GarageGames
March 14, 2001 3:45 PM   Subscribe

GarageGames announces that their Tribes 2 engine can be sub-licensed for $100 and the games made through it will be distributed by them.

So who wants to break into the 1st person/3D game market? I have lots of free time...
posted by john (8 comments total)

 
Very cool. Maybe it's time to transfer those gaming designs from paper to reality...
posted by owillis at 4:00 PM on March 14, 2001


Wow, no doubt.. .what an idea. I can imagine lots of people trying but not suceeding, but this does really open the door for the slackers (like me) who just don't have the resources for dev of a whole game. ....interesting......hmmm.
posted by tomplus2 at 4:49 PM on March 14, 2001


Bear in mind that anyone who wants to can download the source code to q3a and make a mod for it if they want. Id have been doing this for a while. One of the most succesful games of the moment is a mod for halflife called couterstrike. Though none of these people are actually charging for their mods.
posted by davidgentle at 7:12 PM on March 14, 2001


davidgentle: there's a difference between making a mod of an existing game and making a new game from an existing engine. there's limitations in the first that there aren't in the second.
posted by pnevares at 8:16 PM on March 14, 2001


Well, Valve DID buy/hire Team Fortress Software, and there was a similar licensing arrangement for Counterstrike (both now come in a box with the base software).
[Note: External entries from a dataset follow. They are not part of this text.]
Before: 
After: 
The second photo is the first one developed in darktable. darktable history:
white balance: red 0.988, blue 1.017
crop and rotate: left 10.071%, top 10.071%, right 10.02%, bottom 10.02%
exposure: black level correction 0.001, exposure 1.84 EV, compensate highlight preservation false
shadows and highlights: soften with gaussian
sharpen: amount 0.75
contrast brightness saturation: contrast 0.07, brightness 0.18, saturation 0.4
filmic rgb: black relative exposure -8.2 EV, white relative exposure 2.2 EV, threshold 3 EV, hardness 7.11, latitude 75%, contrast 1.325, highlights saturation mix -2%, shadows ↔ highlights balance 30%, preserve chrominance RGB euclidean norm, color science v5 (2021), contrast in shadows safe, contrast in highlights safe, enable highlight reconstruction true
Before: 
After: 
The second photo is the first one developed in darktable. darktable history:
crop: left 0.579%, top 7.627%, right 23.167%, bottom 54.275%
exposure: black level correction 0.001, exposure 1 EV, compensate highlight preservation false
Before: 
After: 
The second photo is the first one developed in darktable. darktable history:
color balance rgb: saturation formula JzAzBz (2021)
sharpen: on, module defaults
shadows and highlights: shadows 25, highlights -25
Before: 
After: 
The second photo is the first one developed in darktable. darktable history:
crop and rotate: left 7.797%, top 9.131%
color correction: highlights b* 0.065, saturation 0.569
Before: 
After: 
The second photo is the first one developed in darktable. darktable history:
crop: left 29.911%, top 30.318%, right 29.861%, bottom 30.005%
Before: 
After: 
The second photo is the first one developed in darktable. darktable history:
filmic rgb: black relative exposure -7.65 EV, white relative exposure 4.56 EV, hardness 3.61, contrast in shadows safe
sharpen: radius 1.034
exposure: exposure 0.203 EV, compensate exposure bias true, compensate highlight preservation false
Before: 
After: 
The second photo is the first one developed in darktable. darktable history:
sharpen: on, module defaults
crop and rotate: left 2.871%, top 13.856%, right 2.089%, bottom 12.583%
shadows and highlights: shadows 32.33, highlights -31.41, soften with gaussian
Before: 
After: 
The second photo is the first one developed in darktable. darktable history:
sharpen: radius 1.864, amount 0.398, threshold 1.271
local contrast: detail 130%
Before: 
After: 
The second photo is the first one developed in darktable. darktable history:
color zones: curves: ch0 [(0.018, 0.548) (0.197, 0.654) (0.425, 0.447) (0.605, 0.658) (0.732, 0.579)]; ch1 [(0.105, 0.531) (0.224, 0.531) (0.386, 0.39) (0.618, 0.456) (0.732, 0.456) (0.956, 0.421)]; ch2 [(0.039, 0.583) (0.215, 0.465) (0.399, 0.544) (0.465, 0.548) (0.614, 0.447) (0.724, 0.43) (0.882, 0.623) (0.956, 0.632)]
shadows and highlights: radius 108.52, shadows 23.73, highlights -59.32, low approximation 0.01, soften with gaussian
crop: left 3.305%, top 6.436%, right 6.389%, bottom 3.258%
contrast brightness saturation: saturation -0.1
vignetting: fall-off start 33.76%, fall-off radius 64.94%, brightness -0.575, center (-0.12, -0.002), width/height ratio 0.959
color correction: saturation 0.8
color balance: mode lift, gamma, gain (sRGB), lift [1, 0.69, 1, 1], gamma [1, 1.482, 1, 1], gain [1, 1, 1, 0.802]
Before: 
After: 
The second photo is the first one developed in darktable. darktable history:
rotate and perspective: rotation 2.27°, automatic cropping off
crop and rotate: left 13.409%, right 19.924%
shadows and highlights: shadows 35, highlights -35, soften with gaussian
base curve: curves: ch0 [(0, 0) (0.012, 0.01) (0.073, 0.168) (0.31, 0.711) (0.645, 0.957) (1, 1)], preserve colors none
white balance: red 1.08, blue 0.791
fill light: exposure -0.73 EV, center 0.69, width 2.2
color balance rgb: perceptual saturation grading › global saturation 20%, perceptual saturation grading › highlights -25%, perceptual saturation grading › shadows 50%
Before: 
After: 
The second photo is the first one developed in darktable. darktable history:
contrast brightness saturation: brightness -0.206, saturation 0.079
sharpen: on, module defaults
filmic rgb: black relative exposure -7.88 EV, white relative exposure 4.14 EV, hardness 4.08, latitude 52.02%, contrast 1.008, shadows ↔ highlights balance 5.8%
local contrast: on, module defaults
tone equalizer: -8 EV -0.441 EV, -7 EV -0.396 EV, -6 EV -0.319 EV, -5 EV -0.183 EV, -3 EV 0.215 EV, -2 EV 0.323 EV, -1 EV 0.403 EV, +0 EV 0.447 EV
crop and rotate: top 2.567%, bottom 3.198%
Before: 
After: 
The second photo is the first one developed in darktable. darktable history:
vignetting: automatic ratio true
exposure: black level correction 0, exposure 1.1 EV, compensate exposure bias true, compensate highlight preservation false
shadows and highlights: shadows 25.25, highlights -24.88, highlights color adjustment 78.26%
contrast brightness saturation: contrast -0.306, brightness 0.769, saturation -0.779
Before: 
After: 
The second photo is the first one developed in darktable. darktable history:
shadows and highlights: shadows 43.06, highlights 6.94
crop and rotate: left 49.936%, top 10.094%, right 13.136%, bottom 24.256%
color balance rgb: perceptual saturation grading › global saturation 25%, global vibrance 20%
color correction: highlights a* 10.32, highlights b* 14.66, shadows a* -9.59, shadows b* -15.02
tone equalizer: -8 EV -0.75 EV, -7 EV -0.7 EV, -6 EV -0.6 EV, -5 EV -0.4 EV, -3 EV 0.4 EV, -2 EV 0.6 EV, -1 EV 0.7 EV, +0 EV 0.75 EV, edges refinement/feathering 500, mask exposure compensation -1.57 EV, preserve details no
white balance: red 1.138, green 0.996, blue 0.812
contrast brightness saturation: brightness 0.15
I saw some really inventive things being done with QuakeC, though you really had to wonder whether some of the effort was really worth it (e.g. QuakeRally, which hacked the engine to create a racing game). In the end the better mods were the ones that worked around the same basic format of a first-person shooter.

This is really a tremendous opportunity, though. I may actually check this out ... my timeline is pretty long (maybe 3 years ...) but I have an idea or two that I'd really, really like to see happen.
posted by dhartung at 10:17 PM on March 14, 2001


There's no technical reason why you couldn't take the game enine of q3a and make it into a completely different game as long as you didn't charge for it.
posted by davidgentle at 10:21 PM on March 14, 2001


There's a difference between engine source and game source.
posted by littlesolty at 6:02 AM on March 15, 2001


david: Agreed. If you licensed the Quake engine. Running a mod on top of Quake is not the same thing at all. You're just making Quake, a game written using the Quake engine, use different graphics and game physics, via hooks that were built into the game for this purpose.

Mods are much easier to write than entirely new games that use a raw engine. It's a difference of an order of magnitude.